La Corte di Cassazione, sezione penale, con la sentenza n. 9958 depositata il 13 marzo 2020 intervenendo in tema di reati tributari per emissione fatture per operazioni inesistenti ha ribadito che “il delitto di emissione di fatture per operazioni inesistenti, previsto dall’art. 8 del d.lgs. 10 marzo 2000, n. 74, è reato istantaneo che si consuma nel momento di emissione della fattura ovvero, ove si abbiano plurimi episodi nel medesimo periodo di imposta, nel momento di emissione dell’ultima di esse, non essendo richiesto che il documento pervenga al destinatario, né che quest’ultimo lo utilizzi”
La vicenda ha riguardato un legale rappresentante di una soc. coop. a r.l. imputato per i reati di cui agli artt. 5 e 8 d.lgs. 10 marzo 2000, n. 74. L’imputato veniva condannato per i reati ascritti dal Tribunale. Avverso la decisione dei giudici di prime cure l’imputato proponeva ricorso alla Corte di Appello. I giudici di appello confermavano la sentenza impugnata. Il condannato avverso la sentenza di appello proponeva ricorso in cassazione fondato su tre motivi.

::::::::

* ATTIVITÀ 1
Secondo il testo sulla sentenza n. 9958, perché il delitto di emissione di fatture per operazioni inesistenti si consuma già nel momento in cui la fattura viene emessa? Rispondi in una-tre frasi.
* ATTIVITÀ 2
Riprendi il testo sulla sentenza n. 9958 e proseguilo dopo la sua ultima frase.
I record non hanno alcun ruolo in questo lavoro.

Compiti con output di coordinate:
::::::::

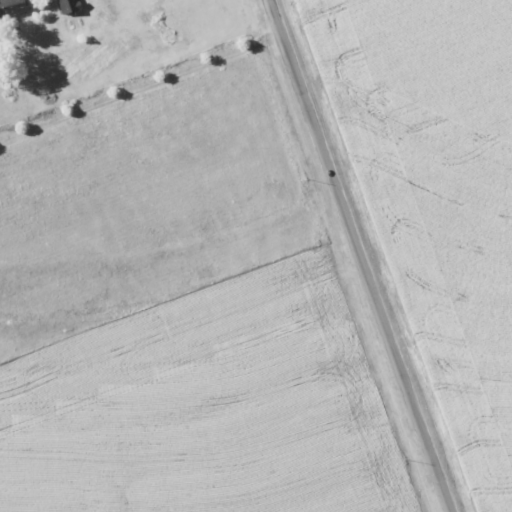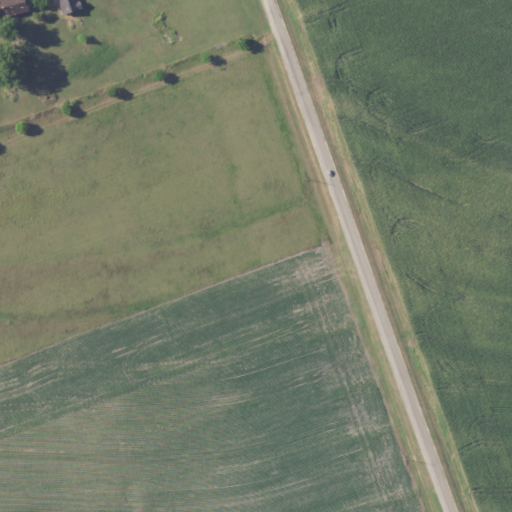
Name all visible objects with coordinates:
building: (9, 2)
building: (66, 6)
road: (359, 256)
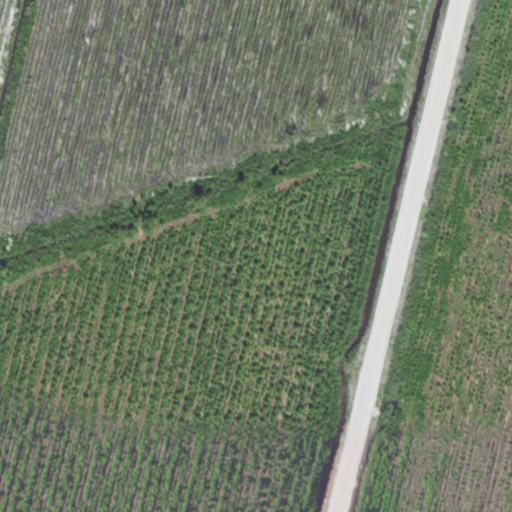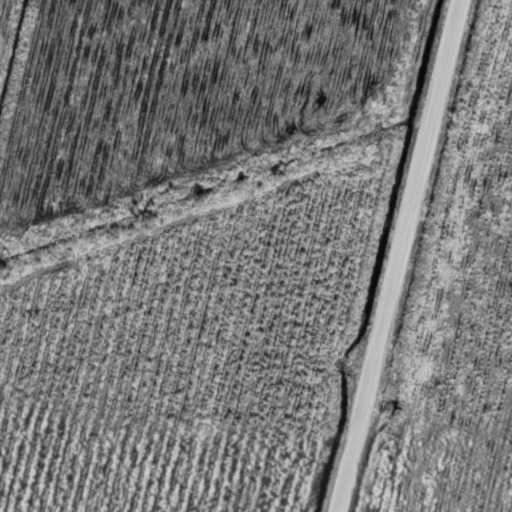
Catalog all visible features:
road: (422, 256)
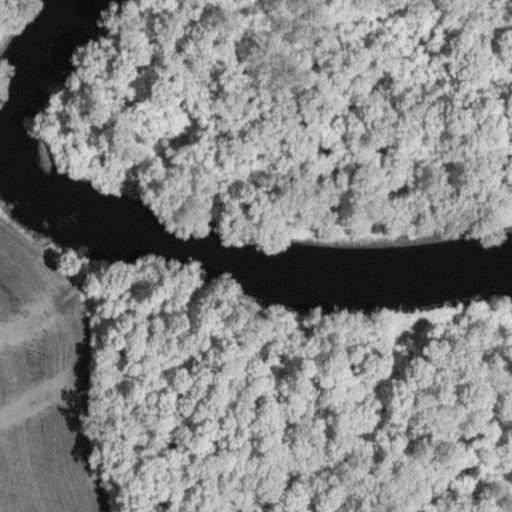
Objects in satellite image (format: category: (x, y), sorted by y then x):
river: (163, 246)
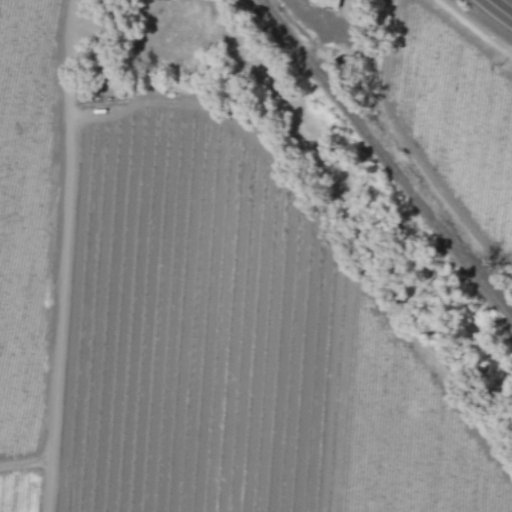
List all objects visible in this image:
building: (326, 2)
building: (329, 3)
building: (349, 7)
building: (349, 8)
road: (497, 9)
road: (68, 42)
railway: (390, 155)
crop: (256, 256)
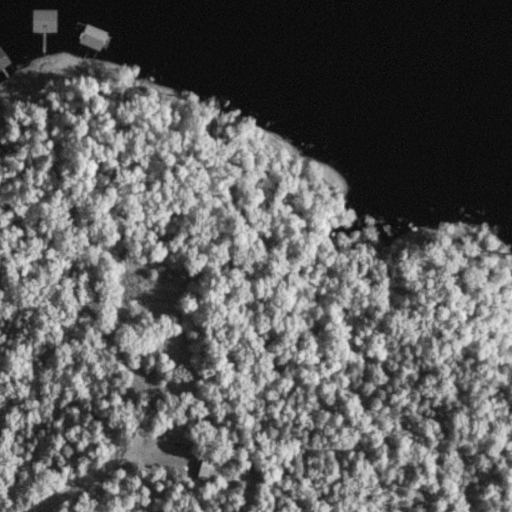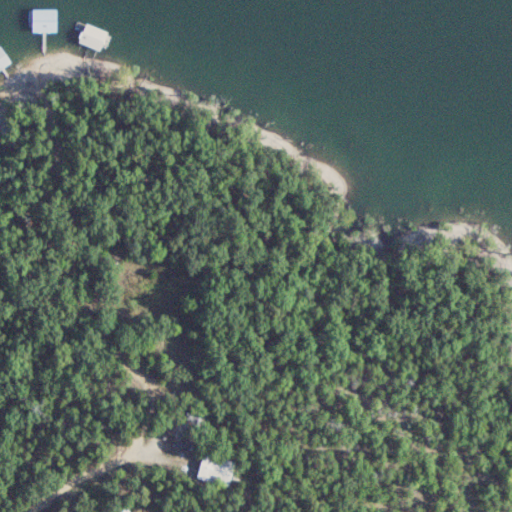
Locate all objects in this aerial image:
building: (50, 29)
building: (90, 41)
building: (4, 62)
road: (103, 337)
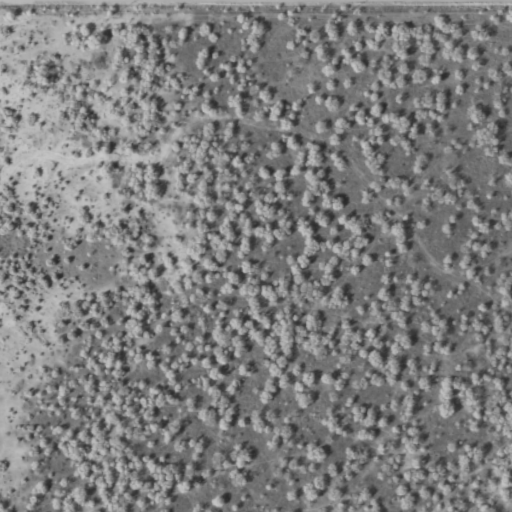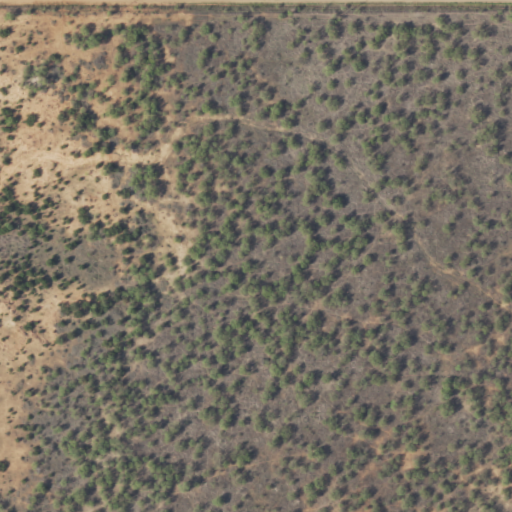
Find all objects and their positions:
road: (256, 3)
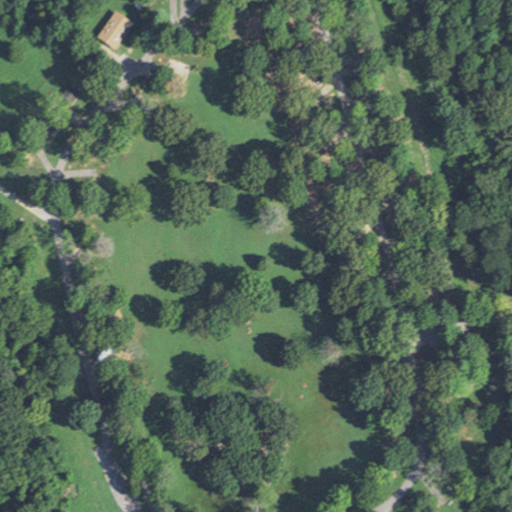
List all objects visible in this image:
road: (248, 24)
building: (115, 32)
road: (27, 207)
road: (460, 324)
road: (107, 466)
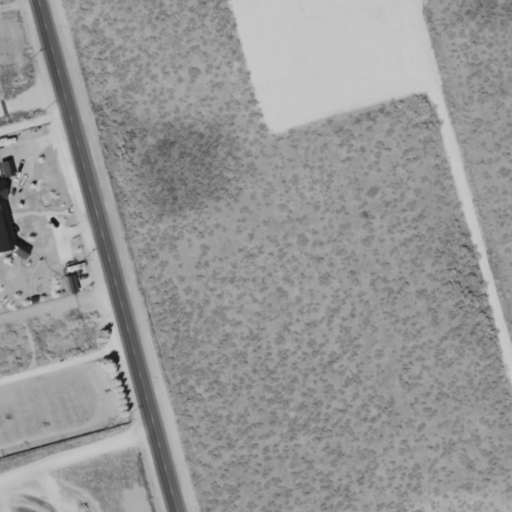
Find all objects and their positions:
road: (31, 122)
building: (3, 169)
building: (0, 213)
road: (103, 255)
road: (64, 369)
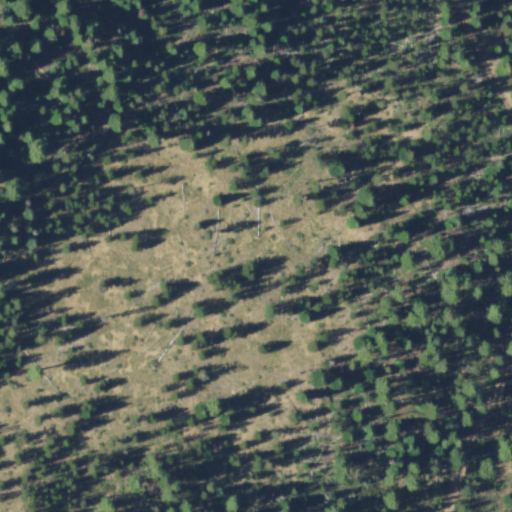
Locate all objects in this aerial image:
road: (506, 255)
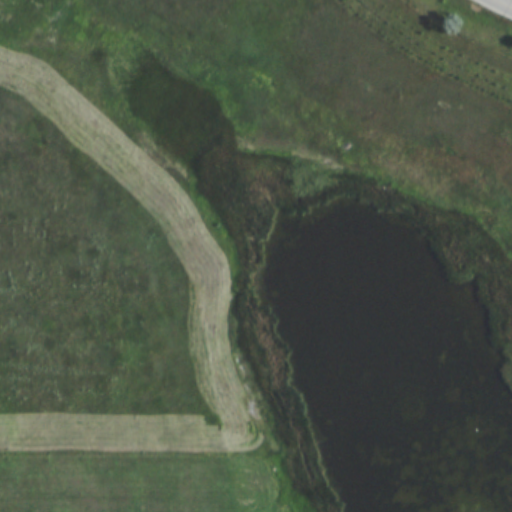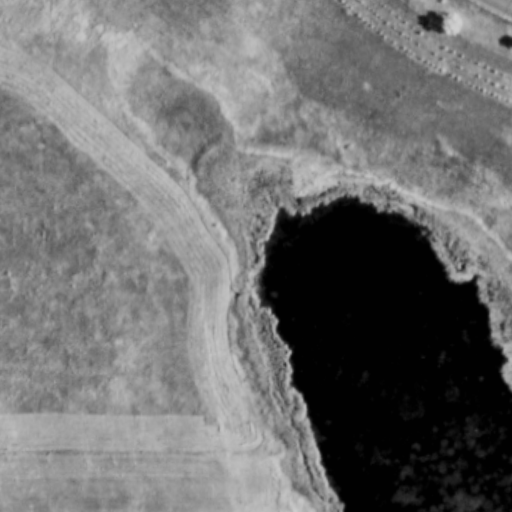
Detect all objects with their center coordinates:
road: (508, 1)
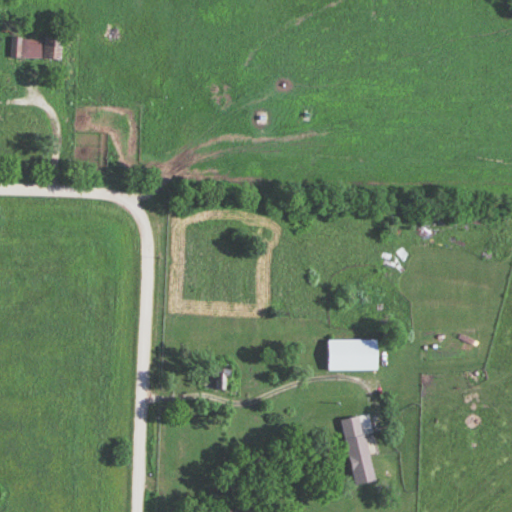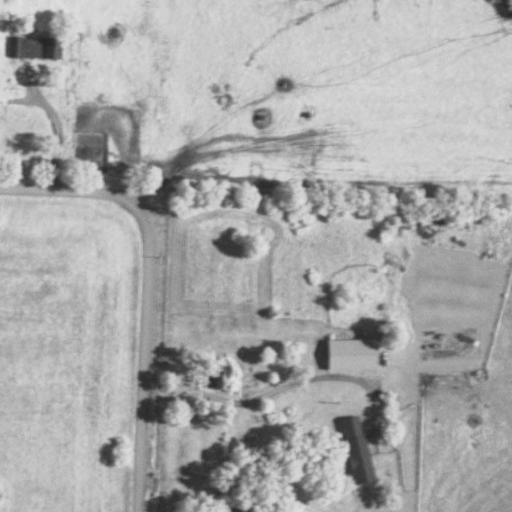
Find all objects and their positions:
building: (27, 47)
building: (81, 121)
road: (55, 126)
road: (72, 196)
road: (148, 357)
building: (363, 360)
building: (214, 379)
road: (268, 390)
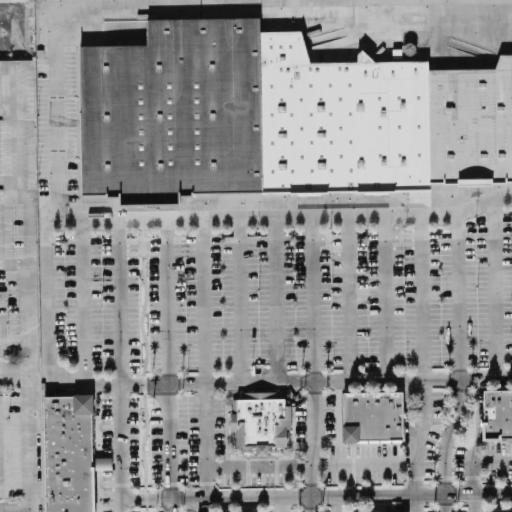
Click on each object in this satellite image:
road: (187, 6)
building: (175, 114)
building: (282, 118)
building: (343, 122)
building: (473, 124)
road: (27, 213)
road: (191, 214)
road: (495, 292)
road: (422, 296)
road: (350, 297)
road: (385, 297)
road: (274, 298)
road: (202, 299)
road: (239, 299)
parking lot: (331, 299)
parking lot: (97, 303)
road: (122, 362)
road: (168, 363)
road: (312, 363)
road: (460, 363)
road: (144, 372)
road: (15, 373)
road: (292, 382)
road: (480, 415)
building: (497, 415)
building: (498, 416)
building: (373, 417)
building: (373, 418)
building: (260, 421)
road: (424, 422)
building: (262, 424)
road: (204, 442)
road: (30, 443)
parking lot: (118, 447)
parking lot: (277, 450)
building: (68, 454)
building: (69, 455)
road: (493, 461)
road: (379, 462)
parking lot: (484, 463)
road: (257, 467)
road: (473, 480)
road: (318, 499)
road: (283, 505)
road: (336, 505)
road: (412, 505)
parking lot: (430, 511)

::::::::

* RISPOSTA FINALE 1
Si consuma in quel momento perché è un reato istantaneo per il quale non è richiesto che il documento arrivi al destinatario, né che questi lo utilizzi. Se nello stesso periodo d'imposta ci sono più episodi, il momento rilevante è l'emissione dell'ultima fattura.

* RISPOSTA FINALE 2
Gli Ermellini dichiarano il ricorso inammissibile. Per cui coloro che emettono fatture dal contenuto troppo generico, e prive o approssimativi della descrizione delle prestazioni da eseguirsi rischiano una condanna per il delitto per operazioni inesistenti di cui all’articolo 8 del D.Lgs. n. 74 del 2000.
Per i giudici di legittimità hanno evidenziato che e rilevante la descrizione della documento fiscale, per cui una prestazione indicata “per sommi capi” può far presumere che si tratti di un’operazione inesistente.